You noted challenges from a lack of rebound in ad spend post-election. Beyond that, can you call out any other macro demand factors that changed over the last few months? I assume some of that impact from the post-election focused in the U.S. Also, you noted notable wins with Home Depot and Dollar General—can you talk about what you led with in those deals and whether social solutions are part of those conversations?
The post-election impact was specific to November and December and trends worsened based on October activity. Q4 '24 was unpredictable but we're entering 2025 with a more stable outlook. Regarding Home Depot and Dollar General, those are examples of our land-and-expand approach: we win measurement or basic solutions and then expand into activation and optimization. Increasingly the hook is optimization and differentiation—when customers see lower costs and better ROI, they expand usage. Those wins reflect that pattern and the move toward solutions that drive outcomes keeps customers sticky.
Next question is from Alec Brondolo with Wells Fargo.
On Rockerbox: there are a number of nascent measurement platforms out there like Northbeam and Triple Whale. What specific capabilities or product synergies led you to pursue Rockerbox specifically?
A key part of our diligence was actual collaboration. We did projects with Rockerbox and worked together with customers before deciding to acquire them. Their feature set, breadth of integrations across social, CTV, mobile web and app platforms and their granular data capabilities were highly complementary to DV. They had strong integrations and an approach that aligned well with our team. They had underinvested in sales and business development and we believe we can scale that. The short answer is their product breadth and the ability to drive results for customers made them stand out.
Next question is from Omar Dessouky with Bank of America.
Your supply side business has been strong the last three quarters and you printed 34% growth this quarter. What do you think the normalized longer-term growth rate for supply side should be—should we expect these kinds of growth rates beyond 2025 into 2026 and onwards?
We've had success on the supply side largely from signing a lot of new platform deals. Many of these are platform agreements with minimums and upside as volume grows. The step-up process means once you win a customer, you benefit as their volume grows. In the last three quarters, success was tied to signing a lot of new deals and absorbing Moat platform clients. Part of it is retail media network expansion. Supply side is about 9% to 10% of our revenue and is highly profitable and growing well.
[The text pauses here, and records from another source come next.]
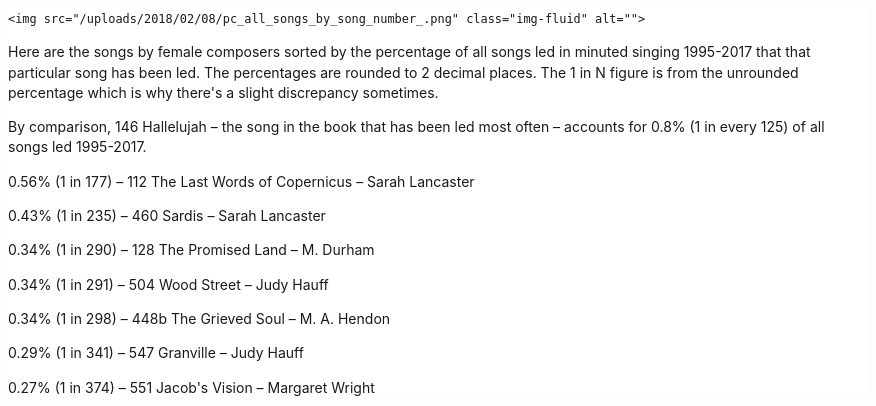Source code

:    <img src="/uploads/2018/02/08/pc_all_songs_by_song_number_.png" class="img-fluid" alt="">
</a>

<p>Here are the songs by female composers sorted by the percentage of all songs led in minuted singing 1995-2017 that that particular song has been led. The percentages are rounded to 2 decimal places. The 1 in N figure is from the unrounded percentage which is why there's a slight discrepancy sometimes.

<p>By comparison, 146 Hallelujah – the song in the book that has been led most often – accounts for 0.8% (1 in every 125) of all songs led 1995-2017.</p>

<p><span class="font-weight-bold">0.56% (1 in 177)</span> – <span class="font-weight-bold">112</span> The Last Words of Copernicus – Sarah Lancaster</p>

<p><span class="font-weight-bold">0.43% (1 in 235)</span> – <span class="font-weight-bold">460</span> Sardis – Sarah Lancaster</p>

<p><span class="font-weight-bold">0.34% (1 in 290)</span> – <span class="font-weight-bold">128</span> The Promised Land – M. Durham</p>

<p><span class="font-weight-bold">0.34% (1 in 291)</span> – <span class="font-weight-bold">504</span> Wood Street – Judy Hauff</p>

<p><span class="font-weight-bold">0.34% (1 in 298)</span> – <span class="font-weight-bold">448b</span> The Grieved Soul – M. A. Hendon</p>

<p><span class="font-weight-bold">0.29% (1 in 341)</span> – <span class="font-weight-bold">547</span> Granville – Judy Hauff</p>

<p><span class="font-weight-bold">0.27% (1 in 374)</span> – <span class="font-weight-bold">551</span> Jacob's Vision – Margaret Wright</p>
We don't anticipate it becoming much larger than that as a percentage of revenue, but it will continue to contribute to both top line and bottom line and we will continue to pursue new platforms, especially around retail media networks.
There are no further questions at this time. I'd like to turn the floor back over to Mr. Zagorski for closing comments.
All right. Thank you all for joining us this evening. We're excited about the future and the investments we have made to take advantage of the opportunities that lie ahead. We look forward to seeing many of you at our upcoming investor conferences and encourage all of you to join us at our Innovation Day on June 11 at the New York Stock Exchange in New York City, where we'll dig into our ongoing evolution. Have a great evening.
This concludes today's teleconference. You may disconnect your lines at this time. Thank you for your participation, and have a wonderful day.